Il comune di Cesenatico ha presentato la candidatura al Ministero dell’Interno e delle Finanze per installare un nuovo sistema di sorveglianza pubblica. Si tratta di un mix di targa system, per completare il cerchio in entrata e uscita dal territorio comunale, e una serie di nuove telecamere nei parcheggi del centro e nelle aree del centro storico.
L’obiettivo è quello di prevenire e contrastare i fenomeni di criminalità diffusa e predatoria con l’installazione e l’implementazione di sistemi di videosorveglianza in specifiche aree del territorio comunale.

Telecamere vs criminalità e decoro

Ciò in vista anche alla luce dell’aumento di presenze durante il periodo estivo. Il territorio, in particolare durante i mesi più caldi, registra una notevole affluenza turistica e si verificano periodici atti di microcriminalità predatoria. Ma non solo occhi per i ladri. Le telecamere hanno l’utilità anche di scoraggiare l’inciviltà urbana a tutela del decoro pubblico. Il costo complessivo dell’infrastruttura è di € 156.382,16 IVA inclusa.

Le telecamere già presenti in città

A Cesenatico sono già presenti 7 telecamere a lettura targhe nelle strade di accesso al territorio comunale. Le telecamere a lettura targhe, al momento sono così distribuite: 2 nella rotatoria tra viale Torino e viale Saffi, 3 nella rotatoria del Ciclista a Villamarina, 2 in via Litorale Marina all’altezza dello svincolo della SS 16 Adriatica.

Gli scopi

Il progetto è pensato per consentire la registrazione di scenari atti a supportare le forze dell’ordine nell’attività di prevenzione e contrasto dell’illegalità, soprattutto per soddisfare l’esigenza dei cittadini di una più diffusa ed efficace salvaguardia dei beni pubblici e privati.
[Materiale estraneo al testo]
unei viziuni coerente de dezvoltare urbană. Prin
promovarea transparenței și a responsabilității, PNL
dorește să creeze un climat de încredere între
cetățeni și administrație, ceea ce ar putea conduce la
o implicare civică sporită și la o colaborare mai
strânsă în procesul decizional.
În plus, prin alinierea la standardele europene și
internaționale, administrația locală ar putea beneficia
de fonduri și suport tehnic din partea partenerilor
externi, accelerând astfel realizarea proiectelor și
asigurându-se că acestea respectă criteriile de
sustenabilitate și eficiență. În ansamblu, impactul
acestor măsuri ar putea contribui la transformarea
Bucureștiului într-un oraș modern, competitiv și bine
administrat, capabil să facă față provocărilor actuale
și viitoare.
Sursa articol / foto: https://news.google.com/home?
La realizzazione del sistema di videosorveglianza è finalizzata a prevenire fatti criminosi attraverso un’azione di deterrenza, sorvegliare in presa diretta zone che possono presentare elementi di criticità, favorire la repressione dei fatti criminosi e rassicurare i cittadini attraverso la comunicazione dei luoghi in cui le telecamere sono installate.

Lo stato dell’arte

Al momento il comune si è candidato per ottenere i fondi richiesti. Ora per capire se il progetto andrà in porto è necessario aspettare l’istruttoria del Ministero.